#### Data provided
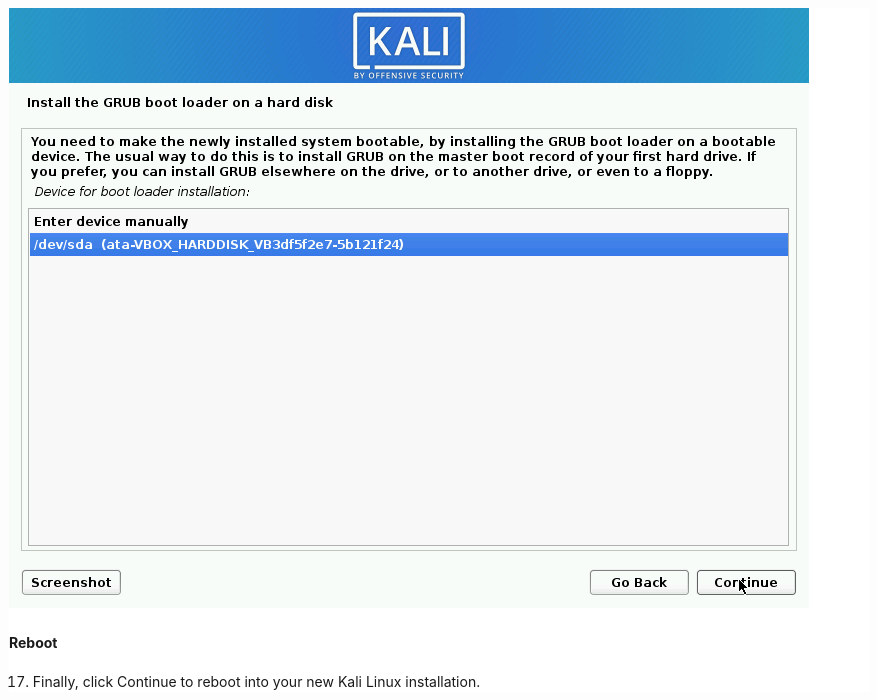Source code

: ![setup-grub-2](setup-grub-2.png)

#### Reboot

17. Finally, click Continue to reboot into your new Kali Linux installation.
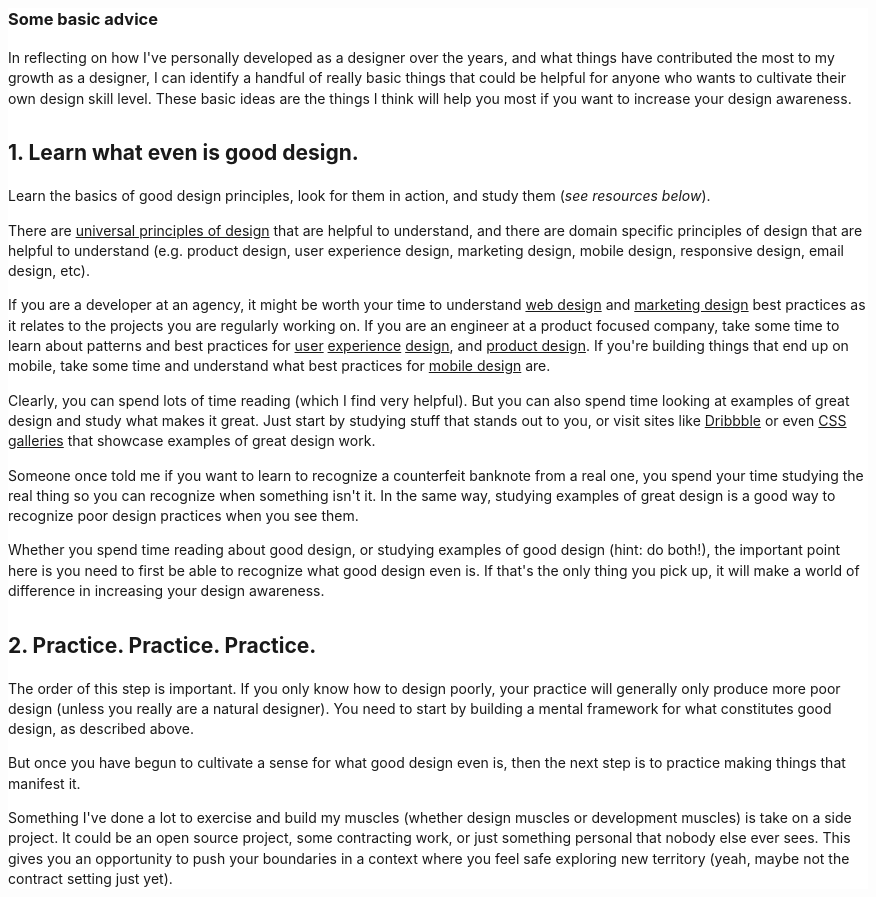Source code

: ### Some basic advice

In reflecting on how I've personally developed as a designer over the years, and what things have contributed the most to my growth as a designer, I can identify a handful of really basic things that could be helpful for anyone who wants to cultivate their own design skill level. These basic ideas are the things I think will help you most if you want to increase your design awareness.

## 1. Learn what even is good design.

Learn the basics of good design principles, look for them in action, and study them (*see resources below*). 

There are [universal principles of design](http://en.wikipedia.org/wiki/Design_elements_and_principles) that are helpful to understand, and there are domain specific principles of design that are helpful to understand (e.g. product design, user experience design, marketing design, mobile design, responsive design, email design, etc). 

If you are a developer at an agency, it might be worth your time to understand [web design](https://developers.google.com/web/fundamentals/principles/index?hl=en) and [marketing design](http://www.lukew.com/ff/entry.asp?785) best practices as it relates to the projects you are regularly working on. If you are an engineer at a product focused company, take some time to learn about patterns and best practices for [user](http://www.usability.gov/what-and-why/user-experience.html) [experience](http://www.uxbooth.com/articles/making-and-breaking-ux-best-practices/) [design](http://www.smashingmagazine.com/usability-and-user-experience/), and [product design](http://www.google.com/design/spec/material-design/introduction.html). If you're building things that end up on mobile, take some time and understand what best practices for [mobile design](http://punchcut.com/perspectives/best-practices-mobile-design/) are.

Clearly, you can spend lots of time reading (which I find very helpful). But you can also spend time looking at examples of great design and study what makes it great. Just start by studying stuff that stands out to you, or visit sites like [Dribbble](https://dribbble.com/) or even [CSS galleries](http://unmatchedstyle.com/) that showcase examples of great design work. 

Someone once told me if you want to learn to recognize a counterfeit banknote from a real one, you spend your time studying the real thing so you can recognize when something isn't it. In the same way, studying examples of great design is a good way to recognize poor design practices when you see them.

Whether you spend time reading about good design, or studying examples of good design (hint: do both!), the important point here is you need to first be able to recognize what good design even is. If that's the only thing you pick up, it will make a world of difference in increasing your design awareness.

## 2. Practice. Practice. Practice.

The order of this step is important. If you only know how to design poorly, your practice will generally only produce more poor design (unless you really are a natural designer). You need to start by building a mental framework for what constitutes good design, as described above. 

But once you have begun to cultivate a sense for what good design even is, then the next step is to practice making things that manifest it.

Something I've done a lot to exercise and build my muscles (whether design muscles or development muscles) is take on a side project. It could be an open source project, some contracting work, or just something personal that nobody else ever sees. This gives you an opportunity to push your boundaries in a context where you feel safe exploring new territory (yeah, maybe not the contract setting just yet).
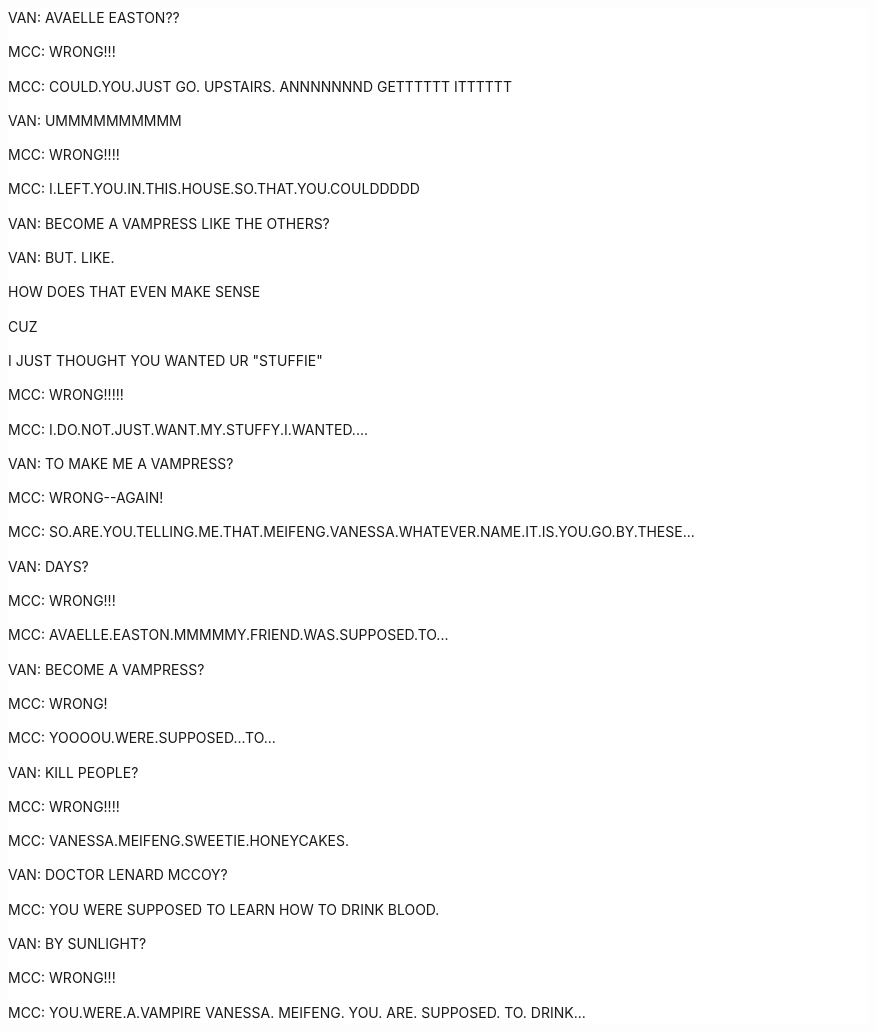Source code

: VAN: AVAELLE EASTON??

MCC: WRONG!!!

MCC: COULD.YOU.JUST
GO.
UPSTAIRS.
ANNNNNNND
GETTTTTT
ITTTTTT

VAN: UMMMMMMMMMM

MCC: WRONG!!!!

MCC: I.LEFT.YOU.IN.THIS.HOUSE.SO.THAT.YOU.COULDDDDD

VAN: BECOME A VAMPRESS LIKE THE OTHERS?

VAN: BUT. LIKE.

HOW DOES THAT EVEN MAKE SENSE

CUZ

I JUST THOUGHT YOU WANTED UR "STUFFIE"

MCC: WRONG!!!!!

MCC: I.DO.NOT.JUST.WANT.MY.STUFFY.I.WANTED....

VAN: TO MAKE ME A VAMPRESS?

MCC: WRONG--AGAIN!

MCC: SO.ARE.YOU.TELLING.ME.THAT.MEIFENG.VANESSA.WHATEVER.NAME.IT.IS.YOU.GO.BY.THESE...

VAN: DAYS?

MCC: WRONG!!!

MCC: AVAELLE.EASTON.MMMMMY.FRIEND.WAS.SUPPOSED.TO...

VAN: BECOME A VAMPRESS?

MCC: WRONG!

MCC: YOOOOU.WERE.SUPPOSED...TO...

VAN: KILL PEOPLE?

MCC: WRONG!!!!

MCC: VANESSA.MEIFENG.SWEETIE.HONEYCAKES.

VAN: DOCTOR LENARD MCCOY?

MCC: YOU WERE SUPPOSED TO LEARN HOW TO DRINK BLOOD.

VAN: BY SUNLIGHT?

MCC: WRONG!!!

MCC: YOU.WERE.A.VAMPIRE
VANESSA.
MEIFENG.
YOU.
ARE.
SUPPOSED.
TO.
DRINK...

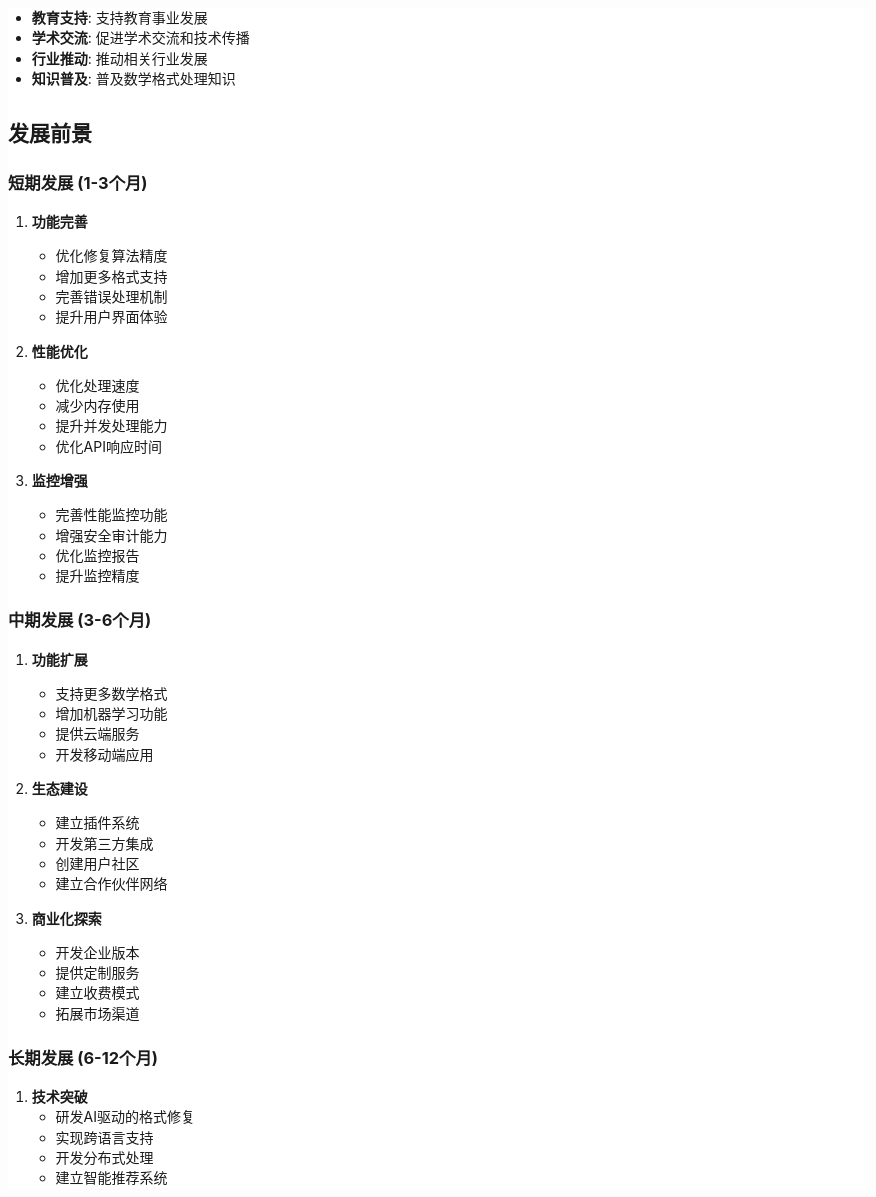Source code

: - **教育支持**: 支持教育事业发展
- **学术交流**: 促进学术交流和技术传播
- **行业推动**: 推动相关行业发展
- **知识普及**: 普及数学格式处理知识

## 发展前景

### 短期发展 (1-3个月)

1. **功能完善**
   - 优化修复算法精度
   - 增加更多格式支持
   - 完善错误处理机制
   - 提升用户界面体验

2. **性能优化**
   - 优化处理速度
   - 减少内存使用
   - 提升并发处理能力
   - 优化API响应时间

3. **监控增强**
   - 完善性能监控功能
   - 增强安全审计能力
   - 优化监控报告
   - 提升监控精度

### 中期发展 (3-6个月)

1. **功能扩展**
   - 支持更多数学格式
   - 增加机器学习功能
   - 提供云端服务
   - 开发移动端应用

2. **生态建设**
   - 建立插件系统
   - 开发第三方集成
   - 创建用户社区
   - 建立合作伙伴网络

3. **商业化探索**
   - 开发企业版本
   - 提供定制服务
   - 建立收费模式
   - 拓展市场渠道

### 长期发展 (6-12个月)

1. **技术突破**
   - 研发AI驱动的格式修复
   - 实现跨语言支持
   - 开发分布式处理
   - 建立智能推荐系统
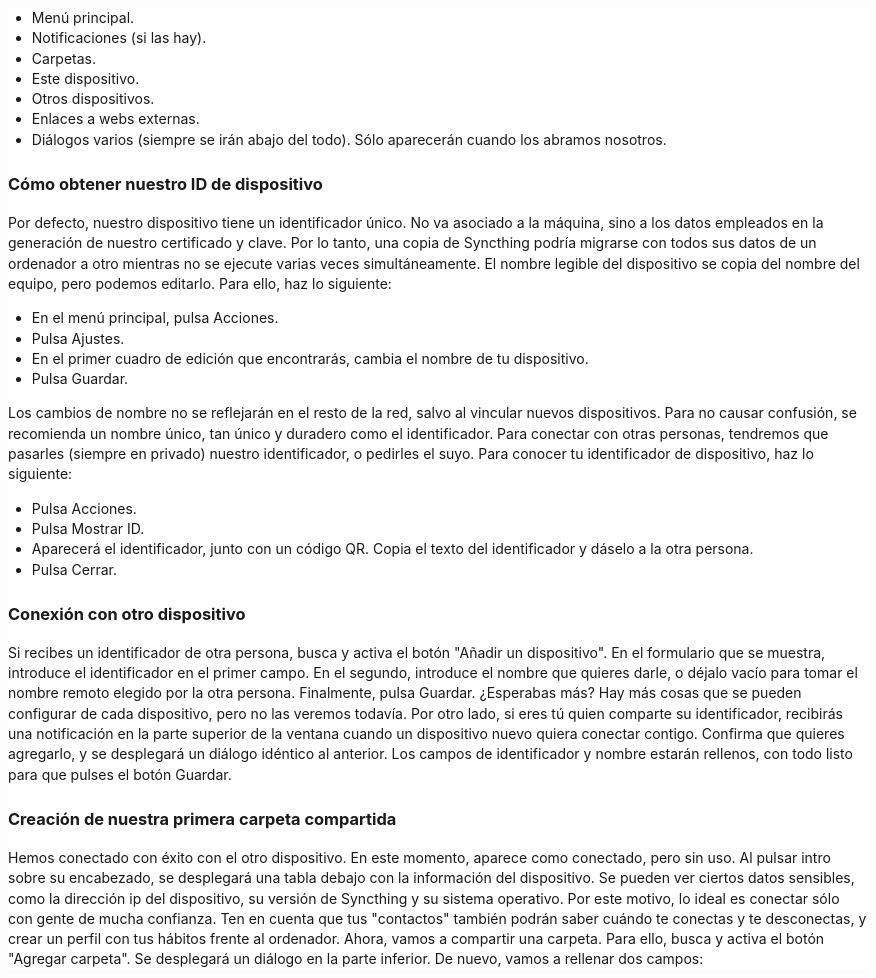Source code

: 
* Menú principal.
* Notificaciones (si las hay).
* Carpetas.
* Este dispositivo.
* Otros dispositivos.
* Enlaces a webs externas.
* Diálogos varios (siempre se irán abajo del todo). Sólo aparecerán cuando los abramos nosotros.

### Cómo obtener nuestro ID de dispositivo

Por defecto, nuestro dispositivo tiene un identificador único. No va asociado a la máquina, sino a los datos empleados en la generación de nuestro certificado y clave. Por lo tanto, una copia de Syncthing podría migrarse con todos sus datos de un ordenador a otro mientras no se ejecute varias veces simultáneamente. El nombre legible del dispositivo se copia del nombre del equipo, pero podemos editarlo. Para ello, haz lo siguiente:

* En el menú principal, pulsa Acciones.
* Pulsa Ajustes.
* En el primer cuadro de edición que encontrarás, cambia el nombre de tu dispositivo.
* Pulsa Guardar.

Los cambios de nombre no se reflejarán en el resto de la red, salvo al vincular nuevos dispositivos. Para no causar confusión, se recomienda un nombre único, tan único y duradero como el identificador.
Para conectar con otras personas, tendremos que pasarles (siempre en privado) nuestro identificador, o pedirles el suyo. Para conocer tu identificador de dispositivo, haz lo siguiente:

* Pulsa Acciones.
* Pulsa Mostrar ID.
* Aparecerá el identificador, junto con un código QR. Copia el texto del identificador y dáselo a la otra persona.
* Pulsa Cerrar.

### Conexión con otro dispositivo

Si recibes un identificador de otra persona, busca y activa el botón "Añadir un dispositivo". En el formulario que se muestra, introduce el identificador en el primer campo. En el segundo, introduce el nombre que quieres darle, o déjalo vacío para tomar el nombre remoto elegido por la otra persona. Finalmente, pulsa Guardar. ¿Esperabas más? Hay más cosas que se pueden configurar de cada dispositivo, pero no las veremos todavía.
Por otro lado, si eres tú quien comparte su identificador, recibirás una notificación en la parte superior de la ventana cuando un dispositivo nuevo quiera conectar contigo. Confirma que quieres agregarlo, y se desplegará un diálogo idéntico al anterior. Los campos de identificador y nombre estarán rellenos, con todo listo para que pulses el botón Guardar.

### Creación de nuestra primera carpeta compartida

Hemos conectado con éxito con el otro dispositivo. En este momento, aparece como conectado, pero sin uso. Al pulsar intro sobre su encabezado, se desplegará una tabla debajo con la información del dispositivo. Se pueden ver ciertos datos sensibles, como la dirección ip del dispositivo, su versión de Syncthing y su sistema operativo. Por este motivo, lo ideal es conectar sólo con gente de mucha confianza. Ten en cuenta que tus "contactos" también podrán saber cuándo te conectas y te desconectas, y crear un perfil con tus hábitos frente al ordenador.
Ahora, vamos a compartir una carpeta. Para ello, busca y activa el botón "Agregar carpeta". Se desplegará un diálogo en la parte inferior.
De nuevo, vamos a rellenar dos campos:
########
## Description of the task
With the pictures removed, print only the lines starting at the line that has "VAN: KILL PEOPLE?" and ending at the line that has "- **行业推动**: 推动相关行业发展", both ends included, exactly as they stand above.

## Response to the task
VAN: KILL PEOPLE?

MCC: WRONG!!!!

MCC: VANESSA.MEIFENG.SWEETIE.HONEYCAKES.

VAN: DOCTOR LENARD MCCOY?

MCC: YOU WERE SUPPOSED TO LEARN HOW TO DRINK BLOOD.

VAN: BY SUNLIGHT?

MCC: WRONG!!!

MCC: YOU.WERE.A.VAMPIRE
VANESSA.
MEIFENG.
YOU.
ARE.
SUPPOSED.
TO.
DRINK...

Source code

: - **教育支持**: 支持教育事业发展
- **学术交流**: 促进学术交流和技术传播
- **行业推动**: 推动相关行业发展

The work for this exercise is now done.